How to set up a budget and buy new information technology

The traditional approach to procurement technology can be specified as follows (with minor changes):

1. Create a Budget

2. Create a claim list

3. View technical progress

4. Get Technical Suggestions

5. Buy from the lowest bidder if they meet the essential requirements

What's wrong with this photo? Let yourself drill deeper with "Create a Budget."

Usually, the budget is based on what the organization believes will spend on its new technology. This is a completely wrong starting point. The company first purchased to determine what strategic and tactical benefits they want the new technical colleges to buy to deliver. They should determine in advance how they expect their new investment in technology will help them increase performance, reduce inventory and other investment requirements, and keep line or reduce operating costs. These goals should be measured and they should be wise. For example, the agency could say:

DANGER – Investment in CRM will help us share our markets in such a way that we can make targeted win-win deals to our current customers, but also give us the opportunity to offer new Customers who will increase our market share. In total, we expect these two effects to have increased by USD 4 million over two years, estimated at USD 260,000 net profit before tax (NPBT).

REDUCING INVENTORIES / INVESTMENT DEMANDS – Investment in improved warehouse, inventory management and inventory supply (supply chain) technology enables us to reduce total inventory with estimated 2.5 million US dollars in two years. By reducing inventions, this will ease the pressure on new warehouse requirements and the production of aerospace. Thus, reducing the requirements for new investment investments also. The developer of $ 2.5 million decline in inventory should save the company an estimated $ 72,000 in running costs at one and $ 136,000 in operating expenses in the year two after going live.

Keep line of operating costs. – Improved accuracy and outstanding transparency provided by the new Enterprise Resource Planning (ERP) system should reduce staffing requirements when revenue increases. Our estimated benefit would be 4.2 FTEs in full-time studies over the next two years, an average FTE cost of $ 78,000 a year for a total estimated benefit of $ 3.28 million in two years.

Summary of Net Estimated Benefits Over Two Years:

Increased $ 260,000

Declining Investment / Investments $ 208,000

Reduced Operating Expenses $ 3.280.000

TOTAL Estimated Cost (2 Years) $ 3,748 .000

] After completing this type of analysis, the agency has now evaluated what it hopes to achieve from its investment in the new technical colleges.

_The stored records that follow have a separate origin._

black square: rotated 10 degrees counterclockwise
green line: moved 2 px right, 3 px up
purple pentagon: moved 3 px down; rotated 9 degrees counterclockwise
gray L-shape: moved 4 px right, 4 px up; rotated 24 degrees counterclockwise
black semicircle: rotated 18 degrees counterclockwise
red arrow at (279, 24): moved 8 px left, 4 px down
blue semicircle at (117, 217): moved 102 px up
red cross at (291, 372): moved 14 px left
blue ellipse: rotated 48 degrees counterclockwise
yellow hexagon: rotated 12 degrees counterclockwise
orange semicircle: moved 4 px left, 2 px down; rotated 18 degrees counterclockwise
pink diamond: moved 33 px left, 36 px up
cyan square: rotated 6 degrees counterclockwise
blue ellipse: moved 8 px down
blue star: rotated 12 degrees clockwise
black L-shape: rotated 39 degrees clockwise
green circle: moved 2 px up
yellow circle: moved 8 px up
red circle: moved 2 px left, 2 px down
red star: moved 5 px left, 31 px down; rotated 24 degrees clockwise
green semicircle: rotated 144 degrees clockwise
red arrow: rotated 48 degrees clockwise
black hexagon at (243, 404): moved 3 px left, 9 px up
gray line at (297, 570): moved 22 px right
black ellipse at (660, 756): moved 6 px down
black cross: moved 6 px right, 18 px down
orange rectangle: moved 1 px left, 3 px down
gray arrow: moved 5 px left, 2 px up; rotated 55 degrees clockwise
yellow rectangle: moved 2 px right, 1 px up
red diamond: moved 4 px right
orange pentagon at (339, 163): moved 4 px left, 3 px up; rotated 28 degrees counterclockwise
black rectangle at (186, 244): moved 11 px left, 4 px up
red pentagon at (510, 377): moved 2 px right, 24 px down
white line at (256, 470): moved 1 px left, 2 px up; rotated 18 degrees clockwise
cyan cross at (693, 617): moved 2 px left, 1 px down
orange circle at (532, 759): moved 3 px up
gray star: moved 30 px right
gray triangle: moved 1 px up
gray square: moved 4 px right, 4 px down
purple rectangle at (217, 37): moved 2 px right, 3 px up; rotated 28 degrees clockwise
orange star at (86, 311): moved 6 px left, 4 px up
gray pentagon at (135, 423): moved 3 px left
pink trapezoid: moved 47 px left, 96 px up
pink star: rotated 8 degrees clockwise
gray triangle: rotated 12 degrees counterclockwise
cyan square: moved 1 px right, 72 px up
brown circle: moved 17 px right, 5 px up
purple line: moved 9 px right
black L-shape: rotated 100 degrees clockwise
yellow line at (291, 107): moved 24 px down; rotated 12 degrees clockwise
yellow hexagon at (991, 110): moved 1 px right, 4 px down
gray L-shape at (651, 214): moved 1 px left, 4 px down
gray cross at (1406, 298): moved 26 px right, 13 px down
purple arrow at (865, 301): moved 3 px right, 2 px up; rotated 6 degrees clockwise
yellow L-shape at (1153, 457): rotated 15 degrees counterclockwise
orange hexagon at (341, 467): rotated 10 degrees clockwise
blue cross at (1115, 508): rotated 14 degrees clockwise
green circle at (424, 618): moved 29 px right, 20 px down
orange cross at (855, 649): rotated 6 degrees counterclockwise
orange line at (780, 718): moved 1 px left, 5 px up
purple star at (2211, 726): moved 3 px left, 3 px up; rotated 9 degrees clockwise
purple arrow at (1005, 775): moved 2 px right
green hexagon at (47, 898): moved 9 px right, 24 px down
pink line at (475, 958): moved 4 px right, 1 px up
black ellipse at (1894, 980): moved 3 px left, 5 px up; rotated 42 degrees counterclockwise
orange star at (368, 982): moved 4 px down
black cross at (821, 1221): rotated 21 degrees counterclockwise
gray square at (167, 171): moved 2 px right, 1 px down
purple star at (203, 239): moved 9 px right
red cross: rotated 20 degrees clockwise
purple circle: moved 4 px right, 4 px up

More than it is managers in a much better position to determine the "requirements". The claimant will no longer be 300 or more mostly pointless items obtained from current users who do little more than recurring items like "Must be able to print a check." Instead, the team is ready to focus on a relatively small amount of things that technology companies could show to those who will really help them achieve the company's goals to improve significantly. At the same time, team managers are prepared to set up a significant budget based on realistic expectations and a forecast of return on investment.


Business owners, managers and managers who expect to purchase information technology are best done by setting a budget based on the options and then they will probably be disappointed to buy from the lowest bidder. This is especially true if their budget amounts to nothing more than guessing what they think their "new system" should cost. If they have not set a strategic goal for their investment in new technology, their procurement tests will be lacking in focus and it's all too likely that their earned technology will not be fully integrated with their corporate plans. In addition, using a traditional approach means that it is unlikely – not more likely – that new technology will not return the investment yield that stakeholders wanted.